The ThreatFabric report only mentions a small number of such malicious apps, but the list includes QR code scanners, PDF scanners, exercise tracking apps, and cryptography apps. Unlike other malicious applications that falsely advertise their functionality, most of the applications we are interested in today work perfectly as stated. In fact, everything was happening in the background, the applications were stealing passwords and a lot of other important personal data.

The researchers classified apps into four main “families”according to the malware they use:

• Anatsa: The largest of the four families, with over 200,000 total downloads, used the Anatsa banking Trojan. This uses screenshots of Android accessibility features to steal usernames, passwords, and other personal data.
• Alien: The second most downloaded app family was Alien, with over 95,000 devices installed. Alien intercepts two-factor authentication codes, which are then used by hackers to enter the user’s bank account.
• Hydra and Ermak: The last two families are the Hydra and Ermak families, who are connected to the Brunnhilde cybercriminal group. The group used malware to remotely access a user’s device and obtain their banking information. The ThreatFabric report states that Hydra and Ermac have over 15,000 downloads.
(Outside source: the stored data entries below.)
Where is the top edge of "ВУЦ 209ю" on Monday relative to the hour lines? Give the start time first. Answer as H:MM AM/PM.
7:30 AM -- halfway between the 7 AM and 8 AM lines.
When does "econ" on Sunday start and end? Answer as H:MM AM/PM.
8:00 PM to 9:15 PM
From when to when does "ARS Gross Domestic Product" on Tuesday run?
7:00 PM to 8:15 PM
How These Malware Families Could Get Through Google’s Security Measures

ThreatFabric reported these apps to Google, who promptly removed them from their Play Store and disabled them on the devices they were installed on. But the real problem remains how the hackers managed to hide the malware in the apps.

Usually, the Play Store intercepts and removes apps that contain malicious code. However, in the cases we are interested in today, the malware was not included in the initial downloads, but was added through an update that users had to install in order to continue using the applications. With this method, developers can submit their apps without triggering Google’s discovery systems. And since these applications worked flawlessly, as claimed, users could hardly suspect anything. However, there were several signs of updates,

How to protect your Android device from malware

There are a number of things you can do if you want to keep your device safe and avoid installing such malware on it. First of all, pay close attention to what permissions the app asks for – not only the first time you install it, but every time you launch or update it. Uninstall the app and report it if it asks for anything suspicious or unnecessary. For example, there is no reason why a QR code scanning app should access your accessibility services.

Similarly, only install updates from the Google Play Store directly. If an app says it needs a flash update but it’s not available in the Play Store, the update may be illegal. The same goes for requests to download anything outside of the Play Store. It is only safe to download and install an app this way when you yourself download the APK file from a trusted source such as APK Mirror or the XDA Dev forum. And don’t forget to check the app before downloading it, even if it’s on Google Play, as hackers can undermine the app’s legitimacy with fake comments.

While these various habits may not completely protect you from potential malware, if combined with other cybersecurity practices such as one-time passwords, a secure encrypted password manager, two-factor authentication, and apps. Safe anti-malware and anti-virus, you will be well protected from hackers and their malicious applications.